[Chart understanding data]
+--
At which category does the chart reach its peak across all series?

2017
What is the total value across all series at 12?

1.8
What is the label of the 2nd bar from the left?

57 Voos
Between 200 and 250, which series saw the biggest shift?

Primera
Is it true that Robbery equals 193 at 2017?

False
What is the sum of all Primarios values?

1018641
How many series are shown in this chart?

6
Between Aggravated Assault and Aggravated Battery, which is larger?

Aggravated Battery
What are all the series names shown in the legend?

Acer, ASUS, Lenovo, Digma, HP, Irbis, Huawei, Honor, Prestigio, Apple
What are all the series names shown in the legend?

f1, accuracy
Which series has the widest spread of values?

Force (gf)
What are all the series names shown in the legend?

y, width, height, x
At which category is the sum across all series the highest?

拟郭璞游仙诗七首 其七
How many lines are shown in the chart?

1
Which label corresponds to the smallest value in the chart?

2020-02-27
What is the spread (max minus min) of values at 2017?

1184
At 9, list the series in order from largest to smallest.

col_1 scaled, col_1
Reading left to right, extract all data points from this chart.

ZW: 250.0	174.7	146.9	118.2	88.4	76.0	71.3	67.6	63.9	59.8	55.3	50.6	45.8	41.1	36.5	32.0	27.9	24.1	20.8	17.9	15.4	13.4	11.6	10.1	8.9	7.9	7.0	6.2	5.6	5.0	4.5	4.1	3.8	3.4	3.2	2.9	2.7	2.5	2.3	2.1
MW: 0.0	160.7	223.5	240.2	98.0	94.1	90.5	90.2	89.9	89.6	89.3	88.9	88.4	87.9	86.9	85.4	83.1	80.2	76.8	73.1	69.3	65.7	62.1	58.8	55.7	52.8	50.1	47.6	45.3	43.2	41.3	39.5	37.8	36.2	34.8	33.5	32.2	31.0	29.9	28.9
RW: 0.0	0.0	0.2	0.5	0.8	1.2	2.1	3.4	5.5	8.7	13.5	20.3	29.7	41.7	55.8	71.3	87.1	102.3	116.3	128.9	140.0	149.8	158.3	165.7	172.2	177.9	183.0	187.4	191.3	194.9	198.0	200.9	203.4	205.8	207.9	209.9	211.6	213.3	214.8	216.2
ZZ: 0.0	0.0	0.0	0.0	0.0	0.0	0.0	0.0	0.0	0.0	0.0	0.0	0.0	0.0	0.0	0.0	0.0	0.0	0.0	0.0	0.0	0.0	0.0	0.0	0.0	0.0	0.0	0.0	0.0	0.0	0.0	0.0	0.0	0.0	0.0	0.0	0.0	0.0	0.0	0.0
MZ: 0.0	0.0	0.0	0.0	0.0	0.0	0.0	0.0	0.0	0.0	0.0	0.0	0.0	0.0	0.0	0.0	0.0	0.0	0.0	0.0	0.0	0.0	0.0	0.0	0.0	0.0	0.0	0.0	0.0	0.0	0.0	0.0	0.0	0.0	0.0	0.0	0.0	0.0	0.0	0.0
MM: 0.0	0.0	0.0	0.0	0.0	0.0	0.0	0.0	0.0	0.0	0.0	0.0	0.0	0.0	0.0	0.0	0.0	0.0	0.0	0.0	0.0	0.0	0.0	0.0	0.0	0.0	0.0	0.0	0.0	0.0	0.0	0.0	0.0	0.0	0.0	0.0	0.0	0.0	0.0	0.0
+--
_Task objective_. Retype every line of the listing above with no changes.

_Solution for this task_.
At which category does the chart reach its peak across all series?

2017
What is the total value across all series at 12?

1.8
What is the label of the 2nd bar from the left?

57 Voos
Between 200 and 250, which series saw the biggest shift?

Primera
Is it true that Robbery equals 193 at 2017?

False
What is the sum of all Primarios values?

1018641
How many series are shown in this chart?

6
Between Aggravated Assault and Aggravated Battery, which is larger?

Aggravated Battery
What are all the series names shown in the legend?

Acer, ASUS, Lenovo, Digma, HP, Irbis, Huawei, Honor, Prestigio, Apple
What are all the series names shown in the legend?

f1, accuracy
Which series has the widest spread of values?

Force (gf)
What are all the series names shown in the legend?

y, width, height, x
At which category is the sum across all series the highest?

拟郭璞游仙诗七首 其七
How many lines are shown in the chart?

1
Which label corresponds to the smallest value in the chart?

2020-02-27
What is the spread (max minus min) of values at 2017?

1184
At 9, list the series in order from largest to smallest.

col_1 scaled, col_1
Reading left to right, extract all data points from this chart.

ZW: 250.0	174.7	146.9	118.2	88.4	76.0	71.3	67.6	63.9	59.8	55.3	50.6	45.8	41.1	36.5	32.0	27.9	24.1	20.8	17.9	15.4	13.4	11.6	10.1	8.9	7.9	7.0	6.2	5.6	5.0	4.5	4.1	3.8	3.4	3.2	2.9	2.7	2.5	2.3	2.1
MW: 0.0	160.7	223.5	240.2	98.0	94.1	90.5	90.2	89.9	89.6	89.3	88.9	88.4	87.9	86.9	85.4	83.1	80.2	76.8	73.1	69.3	65.7	62.1	58.8	55.7	52.8	50.1	47.6	45.3	43.2	41.3	39.5	37.8	36.2	34.8	33.5	32.2	31.0	29.9	28.9
RW: 0.0	0.0	0.2	0.5	0.8	1.2	2.1	3.4	5.5	8.7	13.5	20.3	29.7	41.7	55.8	71.3	87.1	102.3	116.3	128.9	140.0	149.8	158.3	165.7	172.2	177.9	183.0	187.4	191.3	194.9	198.0	200.9	203.4	205.8	207.9	209.9	211.6	213.3	214.8	216.2
ZZ: 0.0	0.0	0.0	0.0	0.0	0.0	0.0	0.0	0.0	0.0	0.0	0.0	0.0	0.0	0.0	0.0	0.0	0.0	0.0	0.0	0.0	0.0	0.0	0.0	0.0	0.0	0.0	0.0	0.0	0.0	0.0	0.0	0.0	0.0	0.0	0.0	0.0	0.0	0.0	0.0
MZ: 0.0	0.0	0.0	0.0	0.0	0.0	0.0	0.0	0.0	0.0	0.0	0.0	0.0	0.0	0.0	0.0	0.0	0.0	0.0	0.0	0.0	0.0	0.0	0.0	0.0	0.0	0.0	0.0	0.0	0.0	0.0	0.0	0.0	0.0	0.0	0.0	0.0	0.0	0.0	0.0
MM: 0.0	0.0	0.0	0.0	0.0	0.0	0.0	0.0	0.0	0.0	0.0	0.0	0.0	0.0	0.0	0.0	0.0	0.0	0.0	0.0	0.0	0.0	0.0	0.0	0.0	0.0	0.0	0.0	0.0	0.0	0.0	0.0	0.0	0.0	0.0	0.0	0.0	0.0	0.0	0.0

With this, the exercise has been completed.